What needs to be done:
Without the images, write out all of the following entries exactly.

Saved entries
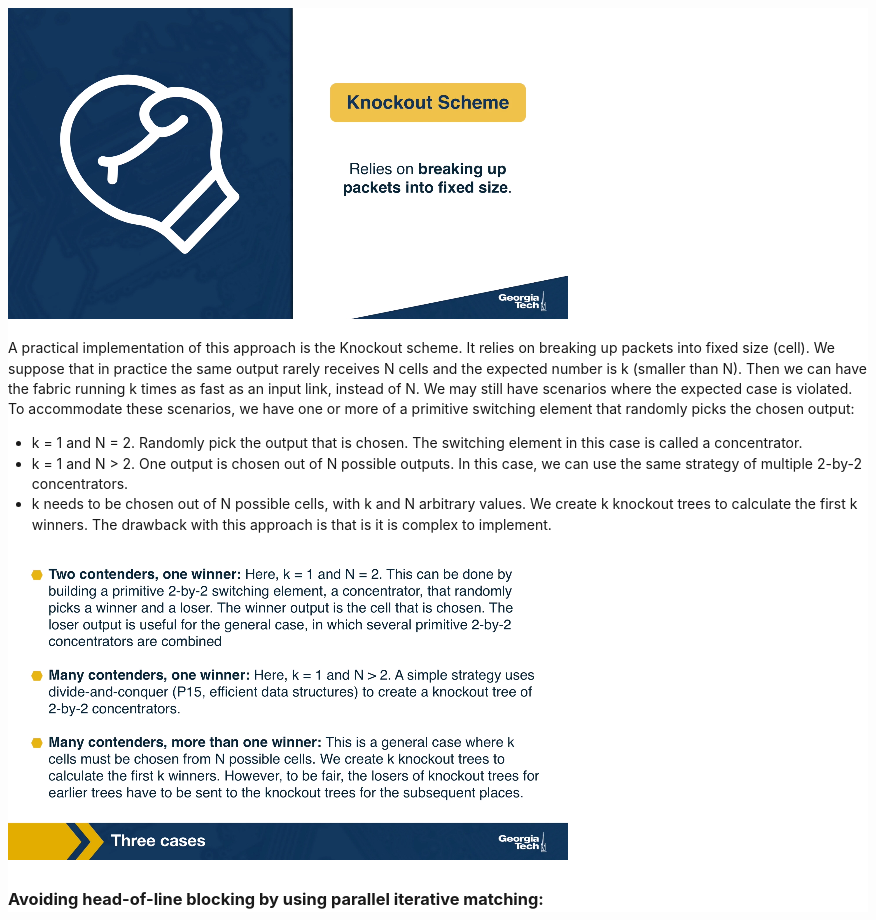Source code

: ![](assets/0137.png)

A practical implementation of this approach is the Knockout scheme. It relies on breaking up packets into fixed size (cell). We suppose that in practice the same output rarely receives N cells and the expected number is k (smaller than N). Then we can have the fabric running k times as fast as an input link, instead of N. We may still have scenarios where the expected case is violated. To accommodate these scenarios, we have one or more of a primitive switching element that randomly picks the chosen output:

- k = 1 and N = 2. Randomly pick the output that is chosen. The switching element in this case is called a concentrator.
- k = 1 and N > 2. One output is chosen out of N possible outputs. In this case, we can use the same strategy of multiple 2-by-2 concentrators.
- k needs to be chosen out of N possible cells, with k and N arbitrary values. We create k knockout trees to calculate the first k winners. 
The drawback with this approach is that is it is complex to implement.

![](assets/0138.png)

### Avoiding head-of-line blocking by using parallel iterative matching:
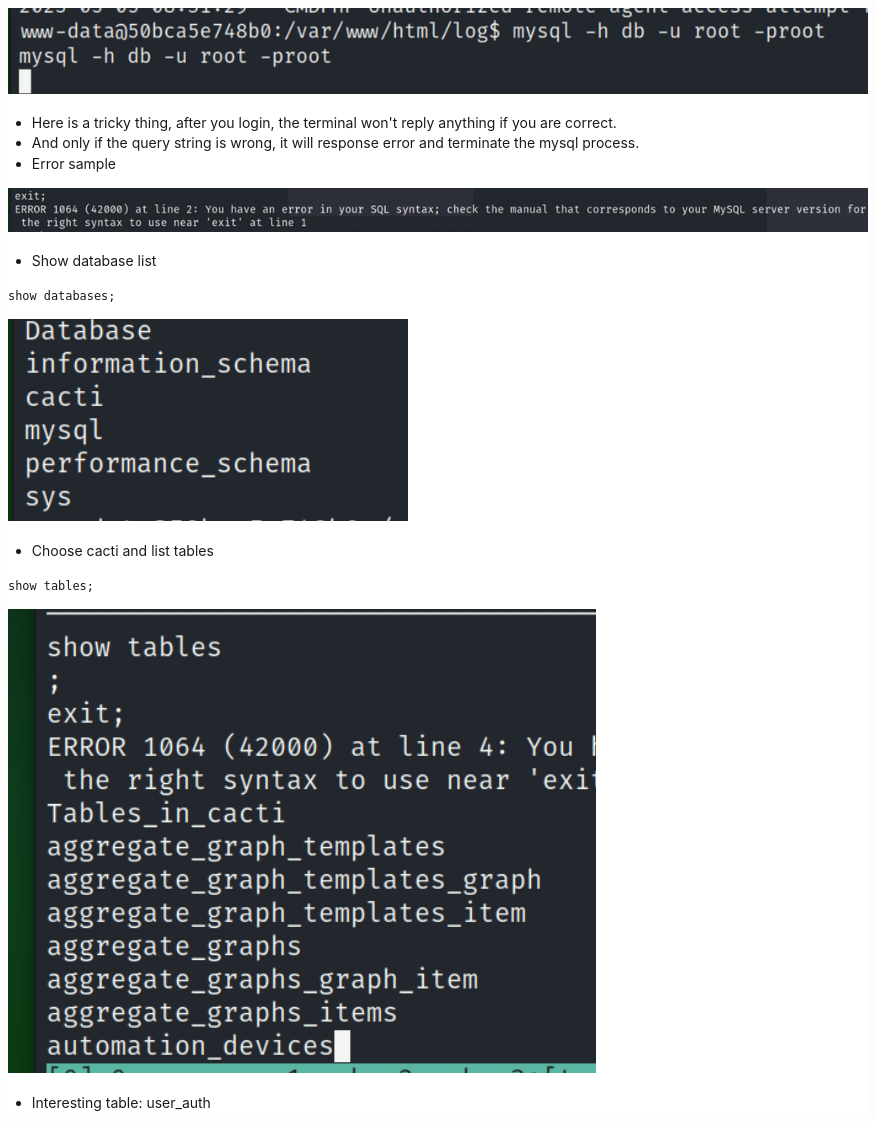 ![](./IMG/24.png)
- Here is a tricky thing, after you login, the terminal won't reply anything if you are correct. 
- And only if the query string is wrong, it will response error and terminate the mysql process.
- Error sample 

![](./IMG/25.png)
- Show database list 
```
show databases;
```

![](./IMG/26.png)
- Choose cacti and list tables 
```
show tables;
```

![](./IMG/27.png)
- Interesting table: user_auth
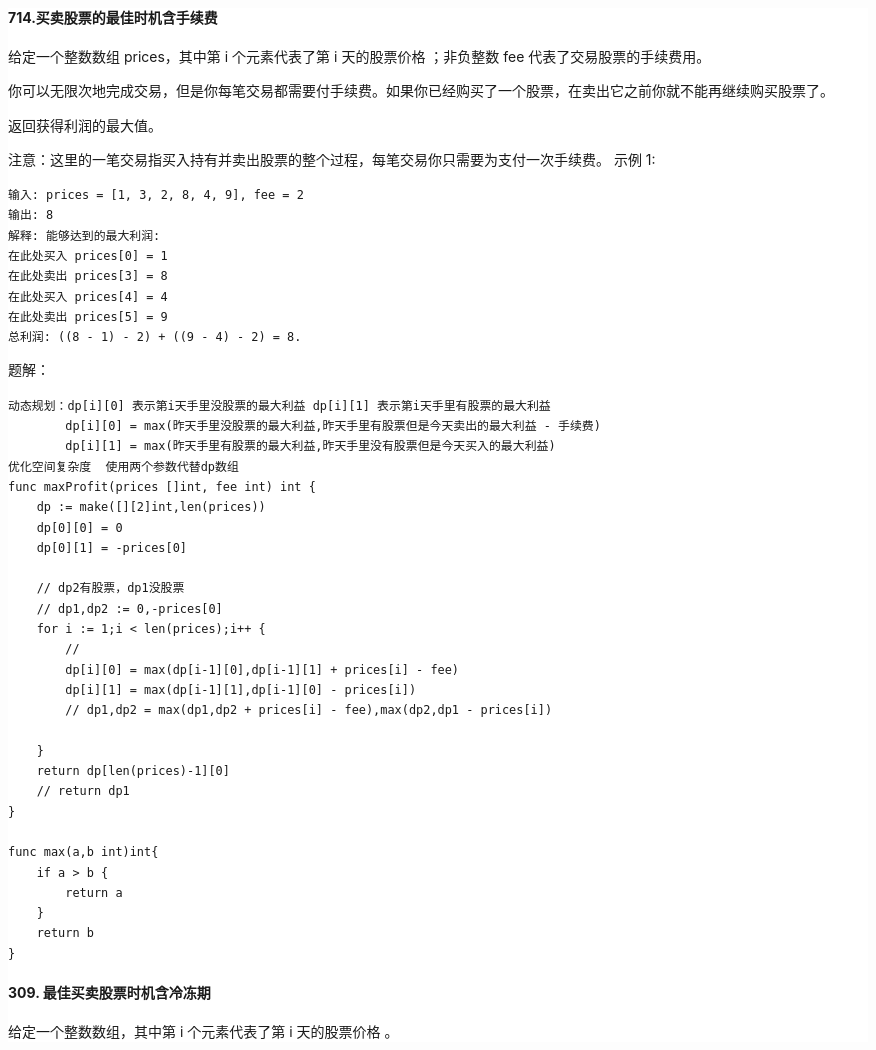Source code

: ####  714.买卖股票的最佳时机含手续费

给定一个整数数组 prices，其中第 i 个元素代表了第 i 天的股票价格 ；非负整数 fee 代表了交易股票的手续费用。

你可以无限次地完成交易，但是你每笔交易都需要付手续费。如果你已经购买了一个股票，在卖出它之前你就不能再继续购买股票了。

返回获得利润的最大值。

注意：这里的一笔交易指买入持有并卖出股票的整个过程，每笔交易你只需要为支付一次手续费。
示例 1:
```
输入: prices = [1, 3, 2, 8, 4, 9], fee = 2
输出: 8
解释: 能够达到的最大利润:  
在此处买入 prices[0] = 1
在此处卖出 prices[3] = 8
在此处买入 prices[4] = 4
在此处卖出 prices[5] = 9
总利润: ((8 - 1) - 2) + ((9 - 4) - 2) = 8.
```
题解：
```
动态规划：dp[i][0] 表示第i天手里没股票的最大利益 dp[i][1] 表示第i天手里有股票的最大利益
        dp[i][0] = max(昨天手里没股票的最大利益,昨天手里有股票但是今天卖出的最大利益 - 手续费)
        dp[i][1] = max(昨天手里有股票的最大利益,昨天手里没有股票但是今天买入的最大利益)
优化空间复杂度  使用两个参数代替dp数组
func maxProfit(prices []int, fee int) int {
    dp := make([][2]int,len(prices))
    dp[0][0] = 0
    dp[0][1] = -prices[0]
    
    // dp2有股票，dp1没股票 
    // dp1,dp2 := 0,-prices[0]
    for i := 1;i < len(prices);i++ {
        // 
        dp[i][0] = max(dp[i-1][0],dp[i-1][1] + prices[i] - fee)
        dp[i][1] = max(dp[i-1][1],dp[i-1][0] - prices[i])
        // dp1,dp2 = max(dp1,dp2 + prices[i] - fee),max(dp2,dp1 - prices[i])

    }
    return dp[len(prices)-1][0]
    // return dp1
}

func max(a,b int)int{
    if a > b {
        return a
    }
    return b
}
```

#### 309. 最佳买卖股票时机含冷冻期
给定一个整数数组，其中第 i 个元素代表了第 i 天的股票价格 。​
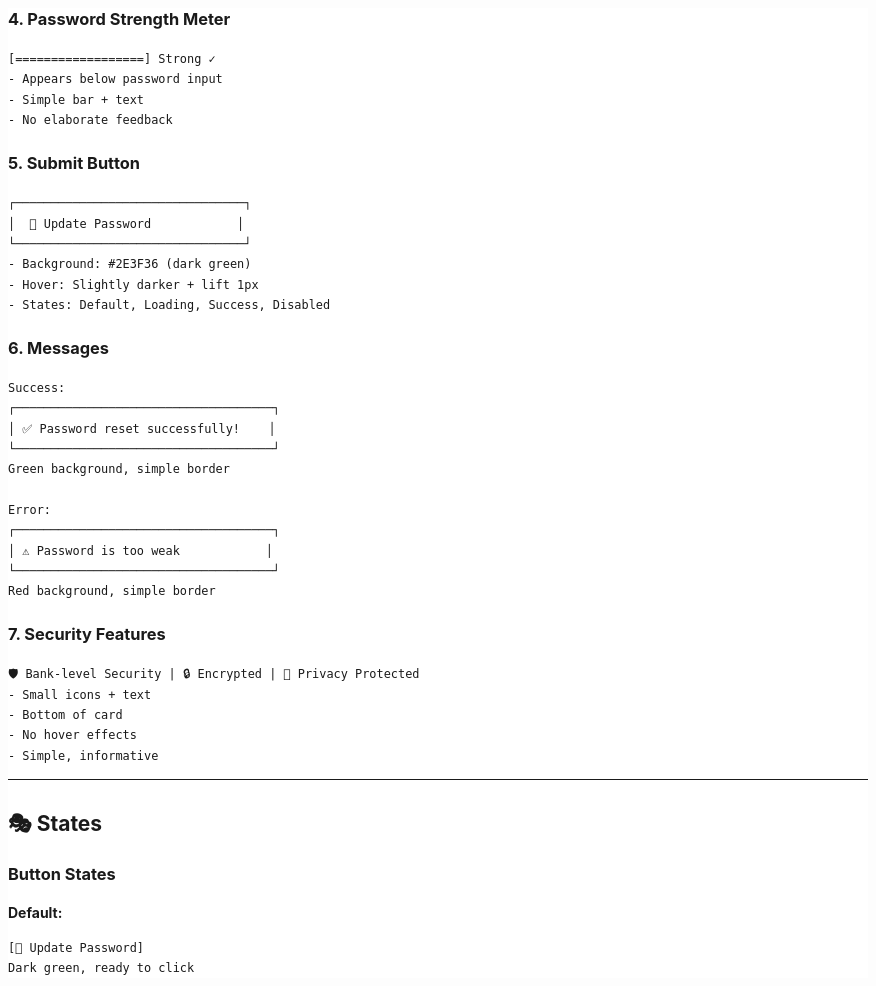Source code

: ### 4. Password Strength Meter
```
[==================] Strong ✓
- Appears below password input
- Simple bar + text
- No elaborate feedback
```

### 5. Submit Button
```
┌────────────────────────────────┐
│  💾 Update Password            │
└────────────────────────────────┘
- Background: #2E3F36 (dark green)
- Hover: Slightly darker + lift 1px
- States: Default, Loading, Success, Disabled
```

### 6. Messages
```
Success:
┌────────────────────────────────────┐
│ ✅ Password reset successfully!    │
└────────────────────────────────────┘
Green background, simple border

Error:
┌────────────────────────────────────┐
│ ⚠️ Password is too weak            │
└────────────────────────────────────┘
Red background, simple border
```

### 7. Security Features
```
🛡️ Bank-level Security | 🔒 Encrypted | 🔐 Privacy Protected
- Small icons + text
- Bottom of card
- No hover effects
- Simple, informative
```

---

## 🎭 States

### Button States

**Default:**
```
[💾 Update Password]
Dark green, ready to click
```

Task solution:
Source code

: ![](assets/0137.png)

A practical implementation of this approach is the Knockout scheme. It relies on breaking up packets into fixed size (cell). We suppose that in practice the same output rarely receives N cells and the expected number is k (smaller than N). Then we can have the fabric running k times as fast as an input link, instead of N. We may still have scenarios where the expected case is violated. To accommodate these scenarios, we have one or more of a primitive switching element that randomly picks the chosen output:

- k = 1 and N = 2. Randomly pick the output that is chosen. The switching element in this case is called a concentrator.
- k = 1 and N > 2. One output is chosen out of N possible outputs. In this case, we can use the same strategy of multiple 2-by-2 concentrators.
- k needs to be chosen out of N possible cells, with k and N arbitrary values. We create k knockout trees to calculate the first k winners. 
The drawback with this approach is that is it is complex to implement.

![](assets/0138.png)

### Avoiding head-of-line blocking by using parallel iterative matching:
 ![](./IMG/24.png)
- Here is a tricky thing, after you login, the terminal won't reply anything if you are correct. 
- And only if the query string is wrong, it will response error and terminate the mysql process.
- Error sample 

![](./IMG/25.png)
- Show database list 
```
show databases;
```

![](./IMG/26.png)
- Choose cacti and list tables 
```
show tables;
```

![](./IMG/27.png)
- Interesting table: user_auth
Source code

: ####  714.买卖股票的最佳时机含手续费

给定一个整数数组 prices，其中第 i 个元素代表了第 i 天的股票价格 ；非负整数 fee 代表了交易股票的手续费用。

你可以无限次地完成交易，但是你每笔交易都需要付手续费。如果你已经购买了一个股票，在卖出它之前你就不能再继续购买股票了。

返回获得利润的最大值。

注意：这里的一笔交易指买入持有并卖出股票的整个过程，每笔交易你只需要为支付一次手续费。
示例 1:
```
输入: prices = [1, 3, 2, 8, 4, 9], fee = 2
输出: 8
解释: 能够达到的最大利润:  
在此处买入 prices[0] = 1
在此处卖出 prices[3] = 8
在此处买入 prices[4] = 4
在此处卖出 prices[5] = 9
总利润: ((8 - 1) - 2) + ((9 - 4) - 2) = 8.
```
题解：
```
动态规划：dp[i][0] 表示第i天手里没股票的最大利益 dp[i][1] 表示第i天手里有股票的最大利益
        dp[i][0] = max(昨天手里没股票的最大利益,昨天手里有股票但是今天卖出的最大利益 - 手续费)
        dp[i][1] = max(昨天手里有股票的最大利益,昨天手里没有股票但是今天买入的最大利益)
优化空间复杂度  使用两个参数代替dp数组
func maxProfit(prices []int, fee int) int {
    dp := make([][2]int,len(prices))
    dp[0][0] = 0
    dp[0][1] = -prices[0]
    
    // dp2有股票，dp1没股票 
    // dp1,dp2 := 0,-prices[0]
    for i := 1;i < len(prices);i++ {
        // 
        dp[i][0] = max(dp[i-1][0],dp[i-1][1] + prices[i] - fee)
        dp[i][1] = max(dp[i-1][1],dp[i-1][0] - prices[i])
        // dp1,dp2 = max(dp1,dp2 + prices[i] - fee),max(dp2,dp1 - prices[i])

    }
    return dp[len(prices)-1][0]
    // return dp1
}

func max(a,b int)int{
    if a > b {
        return a
    }
    return b
}
```

#### 309. 最佳买卖股票时机含冷冻期
给定一个整数数组，其中第 i 个元素代表了第 i 天的股票价格 。​
Source code

: ### 4. Password Strength Meter
```
[==================] Strong ✓
- Appears below password input
- Simple bar + text
- No elaborate feedback
```

### 5. Submit Button
```
┌────────────────────────────────┐
│  💾 Update Password            │
└────────────────────────────────┘
- Background: #2E3F36 (dark green)
- Hover: Slightly darker + lift 1px
- States: Default, Loading, Success, Disabled
```

### 6. Messages
```
Success:
┌────────────────────────────────────┐
│ ✅ Password reset successfully!    │
└────────────────────────────────────┘
Green background, simple border

Error:
┌────────────────────────────────────┐
│ ⚠️ Password is too weak            │
└────────────────────────────────────┘
Red background, simple border
```

### 7. Security Features
```
🛡️ Bank-level Security | 🔒 Encrypted | 🔐 Privacy Protected
- Small icons + text
- Bottom of card
- No hover effects
- Simple, informative
```

---

## 🎭 States

### Button States

**Default:**
```
[💾 Update Password]
Dark green, ready to click
```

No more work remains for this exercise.